Housing & Living on Campus
Student Housing Dedensification
On-campus occupancy has been decreased to 77%
First-Year Student Housing
First-year students can live on campus in singles or suite-style doubles.
Rising second-years can opt to live in either on-campus residence halls or nearby apartment communities that contract with DU and aim to provide an on-campus experience.
Students Who Planned to Study Abroad
DU will honor the residence hall grant for the term you were scheduled to study abroad.
Fraternity & Sorority Life
Contact your chapter president or house corporation for housing releases required as a condition of your membership.
Space is still available.Apply for Housing
Frequently Asked Questions
What if I sign a lease off campus but then classes cannot meet face-to-face?
Fall quarter will likely consist of face-to-face classes, hybrid classes, and on-line instruction. We are making plans now to de-densify our classrooms and have health and safety protocols in place. Everything will depend upon guidelines from the Centers for Disease Control and the Colorado Department of Environment and Health, and what is recommended or required for higher education institutions—and of course, what we think is safe for the DU community. If you sign a lease with an external company, please consider discussing a COVID provision with them. Any contract you sign with an external company is an obligation between you and that company. The University will not intervene.
I was expecting to live in fraternity or sorority housing. Can I be released from my contract?
You will need to contact your chapter president or house corporation for any housing releases that are required as a condition of your membership.
What has the University done to de-densify on campus housing?
The University has developed a plan to move to 77% occupancy in on-campus housing. The plan includes single rooms in buildings where students share a hallway bathroom and some double-room options in buildings with in-suite bathrooms. Cleaning schedules in hallway bathrooms will be increased.
I love the experience of living in a DU residential community. Will I still have a similar experience if I live off-campus?
We are creating an off-campus residential experience that mirrors what we offer on campus, including the presence of resident assistants (RAs). We are developing these residential communities in nearby apartment complexes that have full laundry services, work-out facilities and study rooms. Students will have an opportunity to engage in workshops, programs, and residential connection check-ins. We are creating a DU “home” off campus for our students.

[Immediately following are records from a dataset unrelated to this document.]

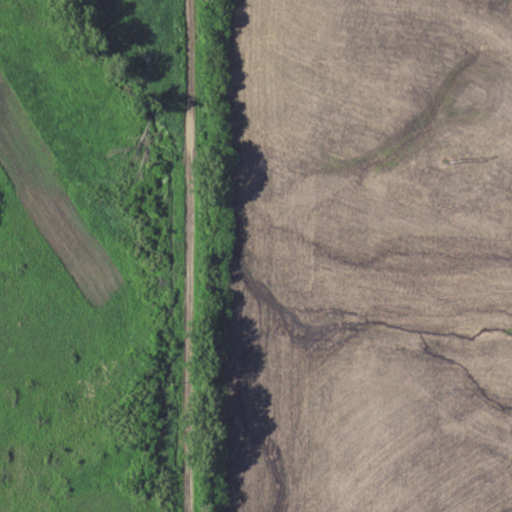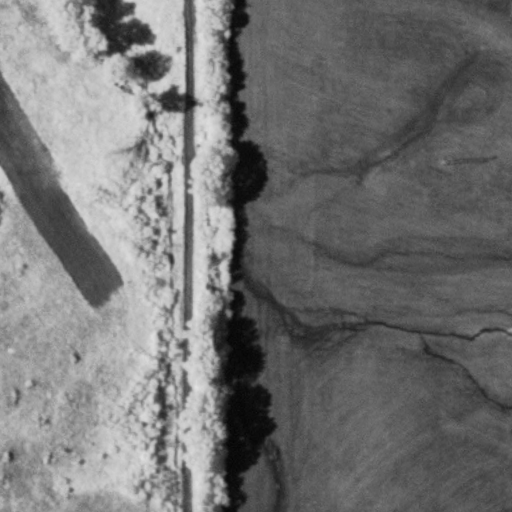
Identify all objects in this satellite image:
road: (194, 256)
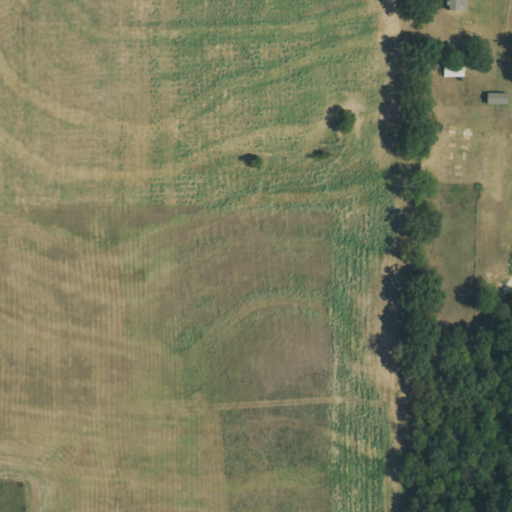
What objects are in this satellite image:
building: (502, 97)
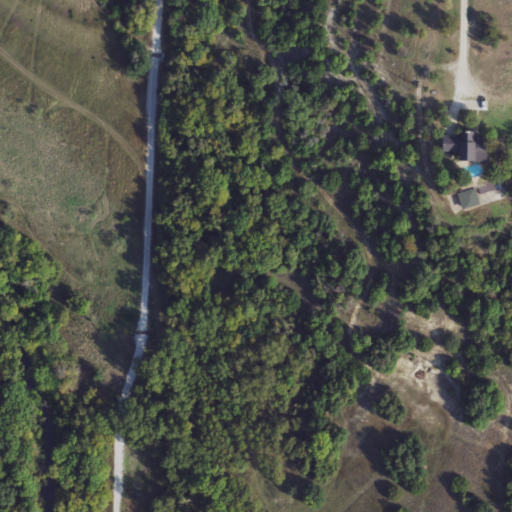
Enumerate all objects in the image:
road: (462, 31)
road: (458, 98)
road: (417, 128)
building: (463, 146)
building: (463, 147)
building: (465, 200)
building: (465, 200)
road: (146, 258)
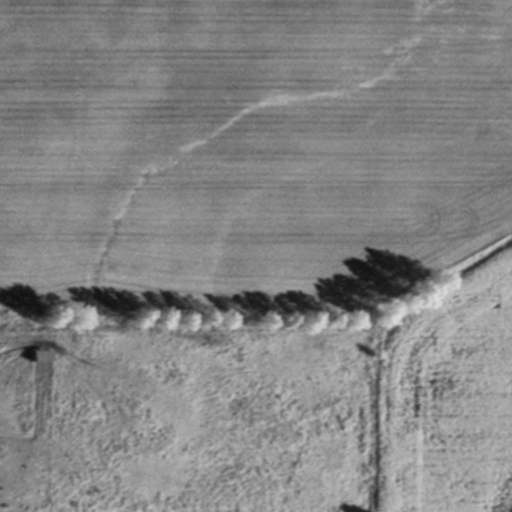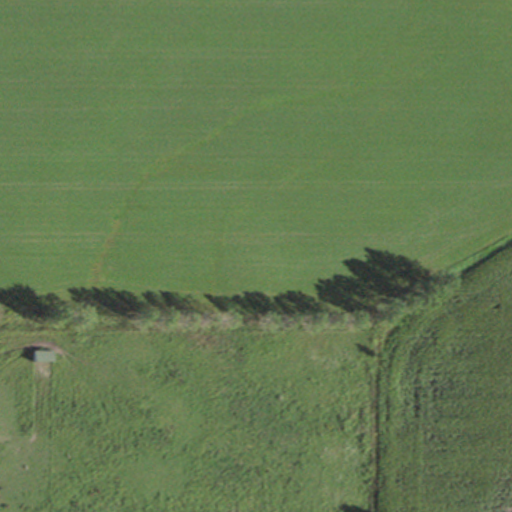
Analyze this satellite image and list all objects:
building: (40, 358)
building: (40, 359)
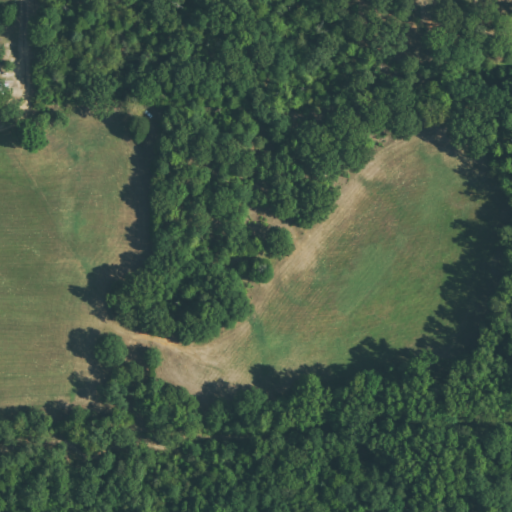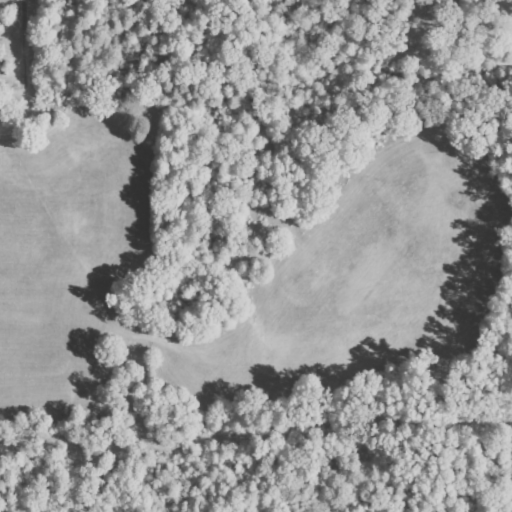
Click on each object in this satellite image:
road: (25, 36)
road: (22, 103)
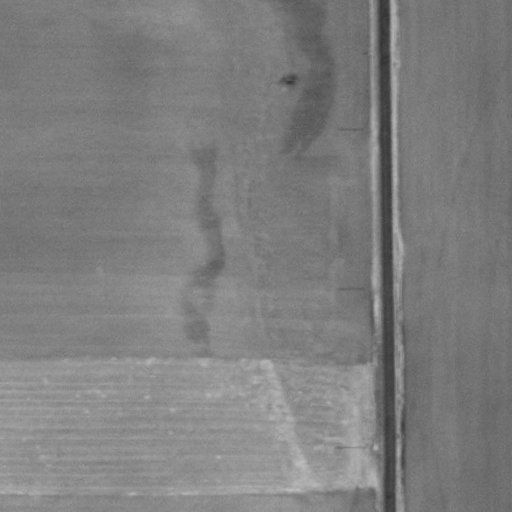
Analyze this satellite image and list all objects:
crop: (177, 171)
crop: (462, 253)
road: (386, 256)
crop: (189, 503)
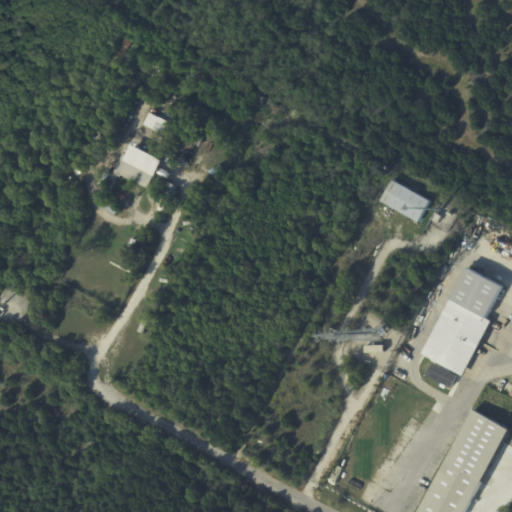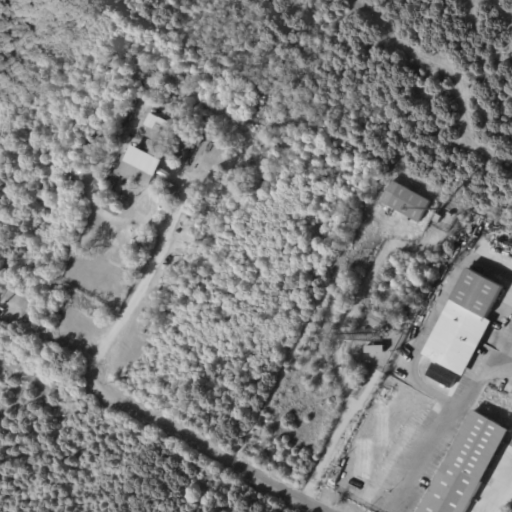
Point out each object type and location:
building: (162, 126)
building: (169, 132)
building: (184, 139)
building: (186, 141)
road: (111, 156)
building: (171, 157)
building: (170, 158)
building: (181, 163)
building: (138, 166)
building: (134, 171)
building: (165, 186)
building: (256, 191)
building: (405, 200)
building: (406, 202)
building: (111, 209)
building: (437, 218)
road: (494, 309)
building: (463, 321)
building: (465, 323)
building: (381, 332)
road: (335, 346)
building: (374, 348)
building: (374, 350)
building: (442, 375)
road: (94, 379)
road: (364, 390)
building: (465, 464)
building: (466, 465)
road: (273, 487)
road: (498, 489)
building: (357, 497)
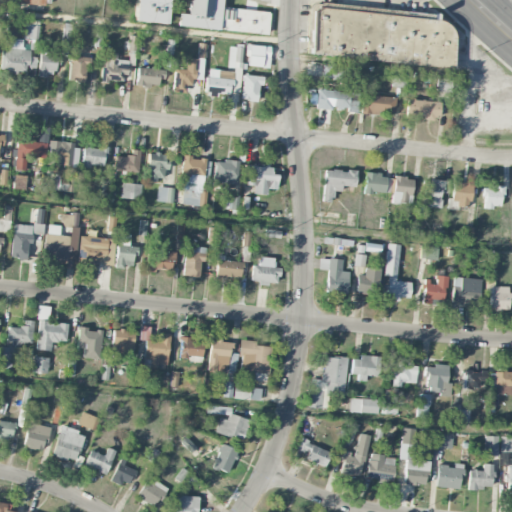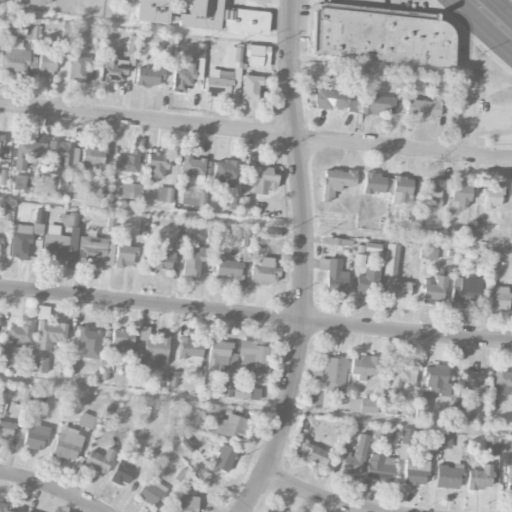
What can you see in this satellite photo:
building: (33, 2)
building: (152, 11)
road: (496, 13)
building: (223, 18)
road: (145, 25)
building: (30, 32)
building: (380, 37)
building: (258, 56)
building: (17, 57)
building: (234, 57)
building: (46, 66)
building: (77, 69)
building: (333, 72)
building: (185, 75)
building: (148, 77)
road: (470, 79)
road: (491, 81)
building: (218, 82)
building: (443, 85)
building: (250, 87)
building: (335, 100)
building: (377, 105)
building: (422, 109)
road: (491, 121)
road: (255, 133)
building: (1, 140)
building: (27, 152)
building: (61, 156)
building: (93, 157)
building: (127, 162)
building: (156, 165)
building: (224, 171)
building: (260, 178)
building: (191, 180)
building: (18, 182)
building: (336, 182)
building: (64, 183)
building: (376, 183)
building: (402, 190)
building: (130, 191)
building: (433, 193)
building: (164, 194)
building: (461, 194)
building: (492, 197)
building: (38, 221)
building: (5, 222)
road: (255, 223)
building: (466, 233)
building: (274, 234)
building: (211, 235)
building: (247, 239)
building: (20, 240)
building: (55, 244)
building: (96, 250)
building: (124, 251)
building: (428, 252)
building: (159, 261)
road: (307, 261)
building: (193, 262)
building: (228, 269)
building: (264, 271)
building: (394, 275)
building: (334, 276)
building: (368, 281)
building: (434, 291)
building: (465, 292)
building: (497, 296)
road: (255, 317)
building: (20, 333)
building: (50, 334)
building: (121, 342)
building: (89, 343)
building: (190, 348)
building: (154, 349)
building: (218, 356)
building: (5, 357)
building: (254, 357)
building: (39, 364)
building: (364, 367)
building: (403, 374)
building: (437, 379)
building: (472, 379)
building: (327, 381)
building: (502, 382)
building: (246, 391)
building: (456, 403)
building: (363, 405)
building: (422, 405)
road: (255, 406)
building: (388, 408)
building: (459, 416)
building: (87, 421)
building: (232, 427)
building: (6, 430)
building: (350, 433)
building: (35, 436)
building: (443, 440)
building: (67, 444)
building: (505, 445)
building: (490, 446)
building: (313, 453)
building: (354, 457)
building: (223, 458)
building: (411, 459)
building: (99, 461)
building: (380, 467)
building: (122, 475)
building: (448, 476)
building: (481, 477)
building: (509, 478)
road: (52, 487)
building: (151, 492)
road: (321, 497)
building: (184, 504)
building: (7, 507)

Will I still receive my housing grant if I move off campus?
Eligible students will still receive the residence hall grant if they move off campus.

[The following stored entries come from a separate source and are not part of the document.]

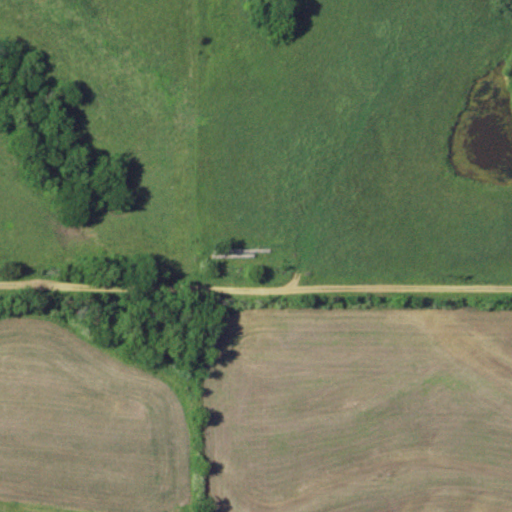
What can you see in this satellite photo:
road: (255, 289)
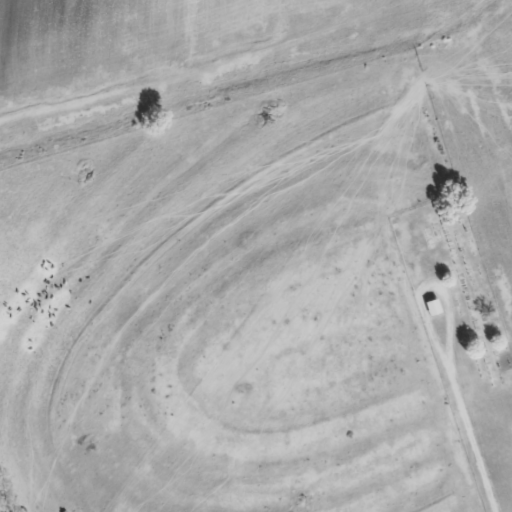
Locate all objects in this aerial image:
building: (428, 307)
park: (460, 340)
road: (441, 355)
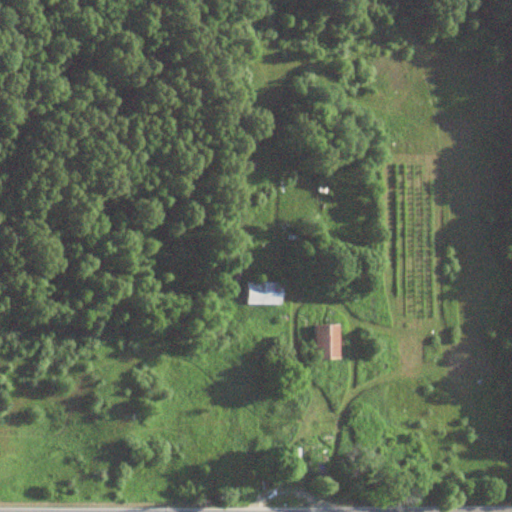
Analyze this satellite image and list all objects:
building: (258, 294)
building: (322, 342)
building: (283, 466)
road: (484, 511)
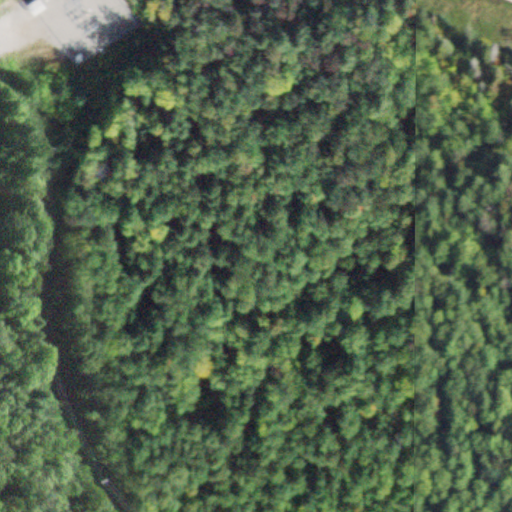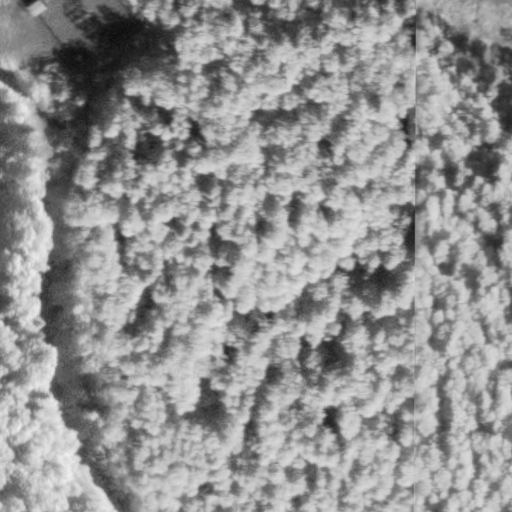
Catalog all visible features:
power substation: (83, 25)
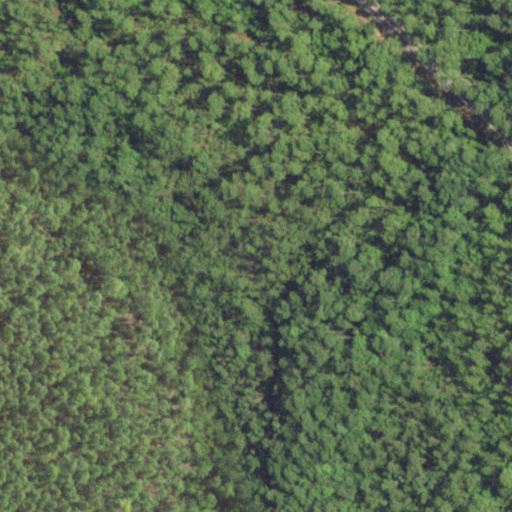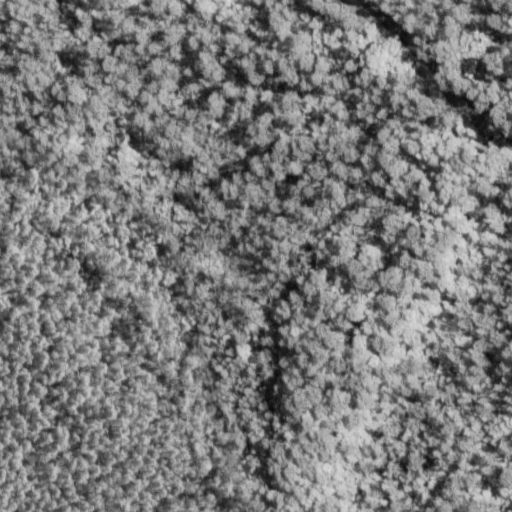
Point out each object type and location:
road: (437, 68)
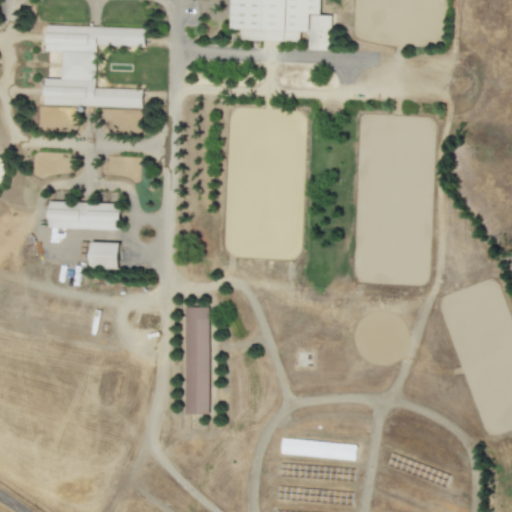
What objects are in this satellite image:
road: (93, 9)
building: (282, 21)
road: (272, 56)
building: (88, 66)
road: (168, 139)
building: (1, 170)
building: (85, 215)
building: (105, 255)
building: (197, 360)
road: (258, 449)
building: (318, 449)
road: (370, 457)
road: (412, 467)
building: (418, 470)
building: (316, 472)
building: (314, 495)
road: (11, 504)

What happens if someone in my dorm is diagnosed with COVID-19?
Per the recommendation of the CDC and public health officials, those who test positive will be asked to self-isolate and quarantine. We will work closely with public health officials and will follow their guidance to mitigate the spread of this virus.
What happens if I get sick while living in a residence hall?
In order to prevent more cases of the COVID-19 virus, the current recommendation from the CDC is to self-isolate and quarantine in your current location. It is not recommended that you travel or move to another location.
What if my student cannot travel home, will the University offer on-campus living again as it did in spring?
Why haven’t DU’s food costs gone down?
The cost of food and service has risen as a result of COVID-19, especially because of the elimination of buffet style.
If students are living on campus in apartment-style residence halls, can they cook their own meals instead of paying for the meal plan and eating in the dining halls?
Is it likely dorms will close in the fall as they did in the spring?
The university has a phased campus access and support plan that was recently updated to respond to changing circumstances. This past spring, because we did not have testing, contact tracing, detailed protocols, or a comprehensive action plan, our response was limited to ensuring that our students safely left campus as quickly as possible. We have learned a great deal since March, and we now have more options, which allow us to maintain some in-person campus functionality, preserving the best student experience without sacrificing the health and safety of our community.
We are currently expecting 61 percent of our normally in-person classes to be at least partially in person. Should we need to increase the percentage of classes that are remote due to public health conditions, it may still be feasible for students to live on campus. We need to carefully assess all relevant city, state, and national orders and trends to determine the best course of action for DU. If conditions are safe and favorable, we would continue to support on-campus living with an increased percentage of coursework online.